Borgia’s head craned back. He stared up at the ceiling as though there were a hole up there through which someone was speaking to him.

‘Which hospital?’

‘You tried to save Ali Karim,’ Borgia said. ‘You risked your life and your freedom to keep Ali Karim from dying.’ His head snapped forward, and he looked back through the chain link. ‘You’re capable of empathy.’

‘Unlike you.’ Fletcher motioned with a sweeping hand to the others in the room. ‘How many people have you tortured and killed, Special Agent Borgia? How many children?’

The man blinked, confused. ‘I didn’t kill anyone,’ he said. ‘All I did was find them.’

‘Them?’

‘The doctors and nurses from the hospital, the ones who helped engineer a private mass murder,’ Borgia said. ‘All those patients who died, and what happened to the doctors and nurses who killed them? They were placed inside witness protection. They were given new identities and new lives and allowed to go back to work in psychiatric facilities all over the country. The Bureau couldn’t let their sins — or yours — become public knowledge, so they did what they did best — sweep everything under the rug.’

Fletcher thought back to Theresa Herrera’s missing medical records. WitSec had expunged them along with any other traces of her former identity when they placed her into witness protection.
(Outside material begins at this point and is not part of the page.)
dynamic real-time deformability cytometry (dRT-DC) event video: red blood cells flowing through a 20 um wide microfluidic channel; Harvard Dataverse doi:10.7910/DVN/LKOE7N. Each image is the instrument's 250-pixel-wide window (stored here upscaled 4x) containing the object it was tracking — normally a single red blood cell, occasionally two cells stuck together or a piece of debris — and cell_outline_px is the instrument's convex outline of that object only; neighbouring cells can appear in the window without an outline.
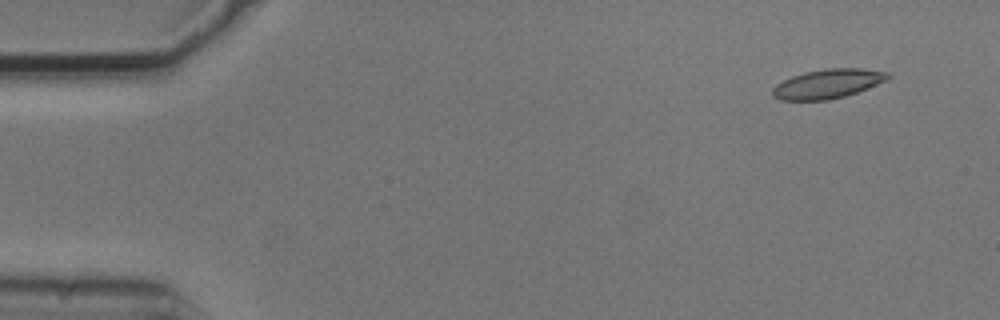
{"species": "common noctule bat (a hibernating species)", "species_latin": "Nyctalus noctula", "temperature_condition": "cold", "stored_images_in_passage": 9, "camera_frame_rate_fps": 3000, "um_per_image_px": 0.085, "animal": {"sex": "male", "body_mass_g": 20.5, "forearm_length_mm": 52.5}, "frame": {"image": 1, "passage_image": 1, "time_ms": 0.0, "image_size_px": [1000, 320], "cell_outline_px": [[892, 76], [888, 80], [856, 92], [844, 96], [828, 100], [780, 100], [772, 96], [772, 88], [776, 84], [792, 76], [804, 72], [824, 68], [860, 68], [892, 72]], "centroid_in_image_um": [70.38, 7.11], "position_along_channel_um": 14.6, "area_um2": 19.83}}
And the other families he had found — their medical records too had been obliterated.

‘And you found their new identities,’ Fletcher said. ‘And you gave them to Marie Clouzot and Brandon Arkoff.’
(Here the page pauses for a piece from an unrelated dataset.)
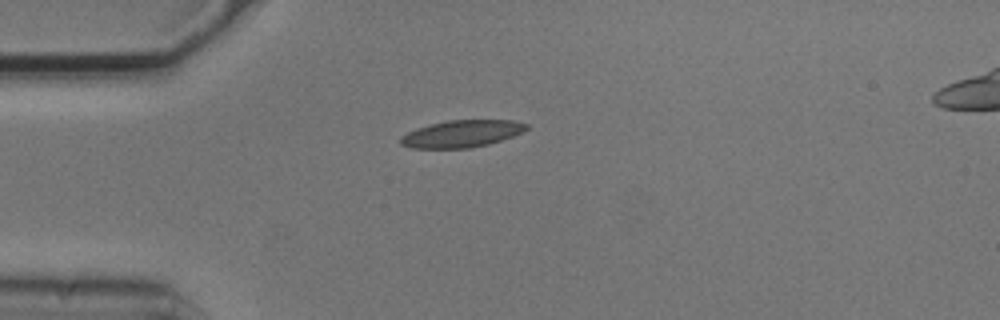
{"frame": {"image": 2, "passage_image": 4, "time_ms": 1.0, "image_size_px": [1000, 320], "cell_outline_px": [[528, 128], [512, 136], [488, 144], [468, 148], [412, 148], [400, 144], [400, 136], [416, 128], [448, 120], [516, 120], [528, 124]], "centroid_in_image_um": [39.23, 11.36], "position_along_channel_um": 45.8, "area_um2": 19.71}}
A thin, knowing smile and then Borgia added, ‘You did provide me with one piece of inspiration, Malcolm.’

‘Do tell.’

‘You taught me the importance of taking justice into one’s own hands. It’s the only way to mete out a punishment that properly fits the crime.’

‘One difference.’

‘What’s that?’

‘I didn’t dissect innocent children and sell their organs.’

‘I have nothing to do with that. My job was to find out their new identities and make sure they were properly punished.’

‘You mean tortured. I’m assuming your two companions are patients like yourself.’

‘I didn’t kill anyone,’ Borgia said again.

‘Spoken like a true psychopath.’

Borgia pressed himself up against the kennel door. His eyes were hot. Wet.

Was he crying?

He was crying.

‘Don’t you want to clear your conscience?’ Borgia asked. There was no real emotion in his voice, but the manufactured tears continued to spill down his cheeks. ‘Or are you really the soulless psychopath they say you are?’

‘Your name — your real name. We’ll start there.’

Borgia swallowed, his jaw set. ‘Terence Davidson,’ he said. ‘I entered the project when I turned fifteen — the Spaulding Psychiatric Center in Philadelphia.’